Second, I now teach at a technical high school in Mantua named after Fermi: Istituto Superiore Enrico Fermi. I’m not sure how much the students know about Fermi; I’ll find out later when I go in.

While writing the appendix for the Italian edition of the book Fundamentals of Einstein Relativity by August Kopff in 1923, Fermi was the first to point out that hidden inside the famous Einstein equation (E = mc2) was an enormous amount of nuclear potential energy to be exploited. “It does not seem possible, at least in the near future”, he wrote, “to find a way to release these dreadful amounts of energy—which is all to the good because the first effect of an explosion of such a dreadful amount of energy would be to smash into smithereens the physicist who had the misfortune to find a way to do it.” Interesting remarks from the man who was, in fact, the first physicist to do it and was not smashed into smithereens. See http://www.bookofdaystales.com/e-mc%C2%B2/

Chocolate Pudding in a Glass Dish

Apparently in March 1942 Fermi wrote a recipe for chocolate pudding. The essence is that you melt 30 grams of chocolate with ½ teaspoon of sugar per serving in a double boiler. Remove from the heat and whip the chocolate with one egg yolk per person.
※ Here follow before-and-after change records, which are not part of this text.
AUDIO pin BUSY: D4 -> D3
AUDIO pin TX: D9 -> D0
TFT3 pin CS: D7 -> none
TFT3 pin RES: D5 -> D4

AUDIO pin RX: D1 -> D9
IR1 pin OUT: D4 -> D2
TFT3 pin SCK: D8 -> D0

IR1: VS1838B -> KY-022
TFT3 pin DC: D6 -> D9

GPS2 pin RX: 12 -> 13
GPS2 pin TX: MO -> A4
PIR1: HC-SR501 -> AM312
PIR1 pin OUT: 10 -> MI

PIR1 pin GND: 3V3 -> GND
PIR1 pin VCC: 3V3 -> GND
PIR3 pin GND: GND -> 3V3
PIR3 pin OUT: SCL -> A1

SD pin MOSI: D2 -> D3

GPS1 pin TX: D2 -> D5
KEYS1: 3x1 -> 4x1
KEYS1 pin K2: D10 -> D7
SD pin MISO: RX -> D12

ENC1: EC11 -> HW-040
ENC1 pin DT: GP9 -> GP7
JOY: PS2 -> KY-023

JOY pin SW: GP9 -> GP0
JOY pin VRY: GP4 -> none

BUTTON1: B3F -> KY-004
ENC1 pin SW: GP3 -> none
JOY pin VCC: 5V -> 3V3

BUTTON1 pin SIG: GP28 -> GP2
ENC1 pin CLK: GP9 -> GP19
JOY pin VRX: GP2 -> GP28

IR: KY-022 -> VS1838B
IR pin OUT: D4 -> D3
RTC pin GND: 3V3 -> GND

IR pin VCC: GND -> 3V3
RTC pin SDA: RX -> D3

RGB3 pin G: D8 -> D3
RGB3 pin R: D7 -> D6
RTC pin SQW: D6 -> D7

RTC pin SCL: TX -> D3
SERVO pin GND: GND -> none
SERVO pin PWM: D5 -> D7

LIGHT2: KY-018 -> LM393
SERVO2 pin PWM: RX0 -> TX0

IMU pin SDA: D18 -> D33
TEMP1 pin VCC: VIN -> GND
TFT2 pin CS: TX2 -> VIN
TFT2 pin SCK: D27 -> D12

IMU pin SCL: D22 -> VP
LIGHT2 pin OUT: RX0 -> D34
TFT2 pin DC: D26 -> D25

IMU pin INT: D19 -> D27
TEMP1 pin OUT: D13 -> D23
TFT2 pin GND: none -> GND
Pour into individual cups and chill in the refrigerator for 8 hours. Serve with toasted almonds and/or whipped cream. This recipe appeared in a newspaper article whose provenance I don’t know. No matter. It’s from Fermi and that’s good enough for me.

  2 Responses to “CP-1”

  1. Brilliant that you found a recipe by him. And for Chocolate pudding no less! Thoroughly enjoyed reading this: something I had never heard about before.